During the 19th and 20th centuries, archaeologists made a series of remarkable discoveries deep inside one of Yorkshire’s most famous caves. Among them was a stash of Romano-British artefacts, whose deposition has intrigued archaeologists for decades…

As well as the bones of Ice Age animals who once sheltered in its depths, archaeologists have found hundreds of Romano-British artefacts deep inside Victoria Cave in the Yorkshire Dales National Park.

What’s interesting about this is that during the Romano British period, access to the cave was restricted by rocks and boulders, leaving just a small entrance. People would probably have had to crawl through a narrow opening in order to reach the spacious inner chamber where many of the items were found in an area of total darkness.

Along with some impressive natural features such as stalagmites and water pools, the cave’s original excavators noted a possible man-made wall modifying the entrance to this inner chamber. What was going on here?

We know that there were military camps nearby, that similar artefacts have been found at other Roman military sites, and that auxiliary troops from southeast Europe (where leaving votive objects in caves was common) were garrisoned in the region.

To understand what was happening we need to assess the wider social and landscape context, including surveying the Roman camps, and investigating neighbouring caves. And that’s just one of the reasons we’re crowdfunding a dig at nearby Ben Scar Cave.

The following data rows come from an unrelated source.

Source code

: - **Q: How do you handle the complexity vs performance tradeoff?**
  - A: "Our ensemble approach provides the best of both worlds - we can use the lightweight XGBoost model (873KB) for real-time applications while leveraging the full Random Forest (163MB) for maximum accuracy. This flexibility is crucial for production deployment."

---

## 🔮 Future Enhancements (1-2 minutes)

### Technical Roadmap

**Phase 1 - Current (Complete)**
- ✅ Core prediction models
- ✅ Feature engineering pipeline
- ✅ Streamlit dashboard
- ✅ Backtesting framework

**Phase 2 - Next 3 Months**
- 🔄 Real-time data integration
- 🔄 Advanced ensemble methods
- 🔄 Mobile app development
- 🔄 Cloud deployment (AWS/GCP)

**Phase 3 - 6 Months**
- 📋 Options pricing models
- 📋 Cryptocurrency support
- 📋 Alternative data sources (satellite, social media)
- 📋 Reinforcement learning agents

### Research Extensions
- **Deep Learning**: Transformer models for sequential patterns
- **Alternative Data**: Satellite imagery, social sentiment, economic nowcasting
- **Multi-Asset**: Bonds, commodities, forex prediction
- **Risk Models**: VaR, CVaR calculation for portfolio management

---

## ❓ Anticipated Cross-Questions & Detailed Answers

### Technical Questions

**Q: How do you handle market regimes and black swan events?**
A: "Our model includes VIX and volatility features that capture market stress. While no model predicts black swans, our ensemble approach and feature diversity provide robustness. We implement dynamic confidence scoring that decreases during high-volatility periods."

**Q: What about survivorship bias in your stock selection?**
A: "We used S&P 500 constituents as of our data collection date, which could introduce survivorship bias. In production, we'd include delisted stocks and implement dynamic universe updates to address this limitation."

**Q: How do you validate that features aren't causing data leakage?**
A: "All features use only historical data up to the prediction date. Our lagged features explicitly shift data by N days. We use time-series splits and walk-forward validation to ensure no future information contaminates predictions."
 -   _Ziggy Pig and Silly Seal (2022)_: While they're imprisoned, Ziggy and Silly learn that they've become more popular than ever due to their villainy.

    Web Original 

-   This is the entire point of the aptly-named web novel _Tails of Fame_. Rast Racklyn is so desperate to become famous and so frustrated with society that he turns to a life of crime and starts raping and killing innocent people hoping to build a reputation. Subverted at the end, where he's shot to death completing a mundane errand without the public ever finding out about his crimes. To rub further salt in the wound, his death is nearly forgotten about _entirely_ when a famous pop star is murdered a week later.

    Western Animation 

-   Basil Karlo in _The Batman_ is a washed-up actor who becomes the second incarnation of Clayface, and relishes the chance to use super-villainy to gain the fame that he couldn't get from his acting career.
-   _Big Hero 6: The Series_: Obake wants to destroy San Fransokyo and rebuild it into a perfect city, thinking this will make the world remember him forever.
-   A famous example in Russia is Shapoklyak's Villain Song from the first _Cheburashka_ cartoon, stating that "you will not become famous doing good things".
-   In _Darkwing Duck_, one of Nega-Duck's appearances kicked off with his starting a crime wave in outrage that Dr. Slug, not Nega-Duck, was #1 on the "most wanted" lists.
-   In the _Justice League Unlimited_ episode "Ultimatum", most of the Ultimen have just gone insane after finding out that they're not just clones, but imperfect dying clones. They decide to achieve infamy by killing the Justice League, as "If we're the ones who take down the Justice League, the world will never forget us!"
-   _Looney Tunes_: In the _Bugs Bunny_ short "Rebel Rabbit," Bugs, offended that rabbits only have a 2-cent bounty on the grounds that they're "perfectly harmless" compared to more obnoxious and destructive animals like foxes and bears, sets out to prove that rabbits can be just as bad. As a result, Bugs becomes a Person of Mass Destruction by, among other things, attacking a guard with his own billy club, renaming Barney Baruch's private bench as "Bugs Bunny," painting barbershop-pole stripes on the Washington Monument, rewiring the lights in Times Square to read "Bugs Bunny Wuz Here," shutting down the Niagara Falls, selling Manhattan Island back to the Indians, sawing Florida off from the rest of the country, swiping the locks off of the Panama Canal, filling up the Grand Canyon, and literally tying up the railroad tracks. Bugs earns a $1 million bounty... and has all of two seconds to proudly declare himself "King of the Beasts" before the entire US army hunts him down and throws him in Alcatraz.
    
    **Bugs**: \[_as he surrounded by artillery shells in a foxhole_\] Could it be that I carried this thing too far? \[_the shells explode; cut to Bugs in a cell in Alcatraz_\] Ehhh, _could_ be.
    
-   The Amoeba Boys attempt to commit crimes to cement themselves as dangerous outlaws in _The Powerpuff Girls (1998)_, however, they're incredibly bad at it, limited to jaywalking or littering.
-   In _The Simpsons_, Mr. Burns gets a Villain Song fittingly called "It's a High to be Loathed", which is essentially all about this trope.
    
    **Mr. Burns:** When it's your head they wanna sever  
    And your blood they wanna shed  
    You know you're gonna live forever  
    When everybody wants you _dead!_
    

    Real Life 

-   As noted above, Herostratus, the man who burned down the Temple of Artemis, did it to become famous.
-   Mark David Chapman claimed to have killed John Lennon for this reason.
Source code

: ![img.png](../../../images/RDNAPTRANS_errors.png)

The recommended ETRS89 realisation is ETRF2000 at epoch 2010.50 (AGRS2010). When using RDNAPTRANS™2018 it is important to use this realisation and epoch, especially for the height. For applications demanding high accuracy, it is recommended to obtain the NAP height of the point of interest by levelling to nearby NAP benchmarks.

With no previous record of excavation, Ben Scar Cave is in a prime, south-facing setting with commanding views of significant hilltop sites such as Pendle Hill.  The likelihood that it was used in some way during the Romano-British period is high.

So, as well as attempting to find more evidence dating back to the Ice Age, and getting cavers (and anyone else interested in Yorkshire’s ancient past) up to speed on cave archaeology, it’s also part of a wider attempt to understand Romano British objects from Victoria Cave, just like these…

1. This stunning copper alloy brooch

This circular copper alloy plate brooch would have once gleamed like gold when it was worn – the colour we see today is the result of corrosion. Found by Joseph Jackson, the original excavator of Victoria Cave, in the 1850s, it dates to around 150-200AD. The raised swirling foliage enclosed within a circular border makes a wheeled form of the triple-spiral symbol, a design that was popular with the Roman military in Britain.  Many brooches have been found in Victoria Cave, adding weight to the idea that army personnel may have been in some way connected to religious or ritual activities there.

2. This mysterious pierced bone ‘spoon’

Quite what this artefact represents is an ongoing mystery. It looks like a spoon, but the bowl is perforated. Numerous examples of these were found in Victoria Cave, representing almost half of all the known examples found in Britain. They are nearly always found at sites connected with the Roman army or Roman lifestyles, and were probably made around 150-250AD during the Roman occupation of northern England. This one has a twisted stem with the head of a water bird, but each one is completely unique – so what did the spoons represent? Were they tokens of an emotional relationship, a bit like Welsh love spoons? Were they placed at the back of the cave in rituals related to necromancy? Hundreds of suggestions have been put forward, and your guess is as good as ours. Whatever their purpose, they are arguably the oldest surviving folk art in the Dales.

3. And this potsherd with the name of an eastern European soldier on it

This fascinating little potsherd is a typical example of Samian ware dating from the reign of Emperor Trajan (98-117 AD). Found during the 1870s excavations, the name Annamus is carved onto the base. It’s the first recorded instance of this name in Britain, which originates in the Roman province of Noricum, now part of present-day Austria and Slovenia. Back then, Noricum was an Imperial mining district exporting iron, silver and lead. Stamped pigs of lead in the Yorkshire Dales indicate Roman lead production involving the military. Is it just chance that a piece of pot with the name of a man from Noricum ended up in Victoria Cave? Or, did Annamus bring with him knowledge that helped get the industry going?

All objects above are part of the Tot Lord collection.